--- Trecho do texto ---

Christiane Jatahy apresenta o espetáculo “A Hora do Lobo”
no Sesc Consolação, a partir do dia 22 de setembro
Inédita no país e sucesso no exterior, a peça propõe
um debate com o filme Dogville, de Lars von Trier
Foto: Magali Dougados |
A mais internacional das diretoras teatrais brasileiras na atualidade, Christiane Jatahy volta ao país – após cinco anos trabalhando na Europa – com o espetáculo “A Hora do Lobo”, em cartaz de 22 de setembro a 15 de outubro no Sesc Consolação. Grande sucesso de crítica e público no velho continente, a montagem se apropria da narrativa e das temáticas do longa-metragem Dogville (2003), de Lars Von Trier, para criar um diálogo com o filme, traçando um paralelo com o avanço da extrema direita, não apenas no Brasil, mas em todo o mundo. “A Hora do Lobo” é a primeira parte do projeto batizado pela dramaturga de “Trilogia do Horror”, peças criadas entre os anos de 2020 e 2022 que buscam dissecar algumas das estruturas endêmicas, políticas e sociais que levaram a sociedade a caminhar na borda do abismo.

--- Dados de origem ---

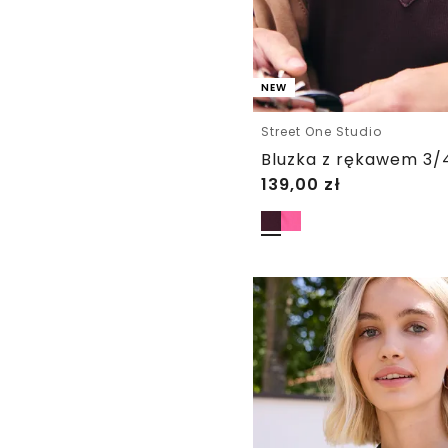
NEW
Street One Studio
139,00
zł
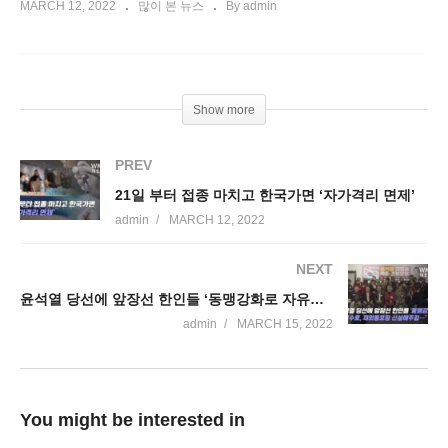
MARCH 12, 2022
많이 본 뉴스
By admin
Show more
PREV
21일 부터 접종 마치고 한국가면 ‘자가격리 면제’
admin
MARCH 12, 2022
NEXT
윤석열 당선에 앞장선 한인들 ‘동맹강화로 자유수호, 재외동포청 신설해주길…’
admin
MARCH 15, 2022
You might be interested in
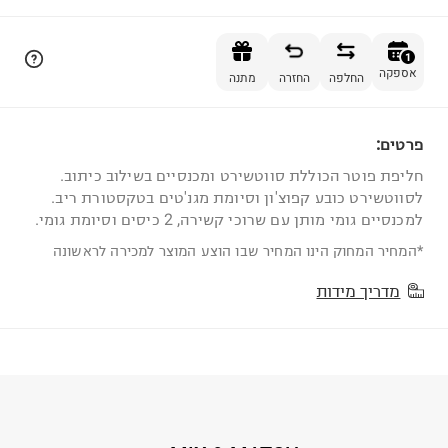
הוספה לסל
1
אספקה
החלפה
החזרה
מתנה
פרטים:
1
חליפת פוטר הכוללת סווטשירט ומכנסיים בשילוב כיתוב.
לסווטשירט כובע קפוצ'ון וסיומת מגנ'טים בטקסטורת ריב.
למכנסיים גומי מותן עם שרוכי קשירה, 2 כיסים וסיומת גומי.
*המחיר המחוק הינו המחיר שבו הוצע המוצר למכירה לראשונה
מדריך מידות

---

**Tarefa A:**
No texto sobre a peça "A Hora do Lobo", de que filme a montagem se apropria para criar um diálogo?
**Tarefa B:**
Tire dos registros todas as linhas que têm a palavra "וסיומת".

**Resposta A:**
Do longa-metragem Dogville (2003), de Lars von Trier.

**Resposta B:**
לסווטשירט כובע קפוצ'ון וסיומת מגנ'טים בטקסטורת ריב.
למכנסיים גומי מותן עם שרוכי קשירה, 2 כיסים וסיומת גומי.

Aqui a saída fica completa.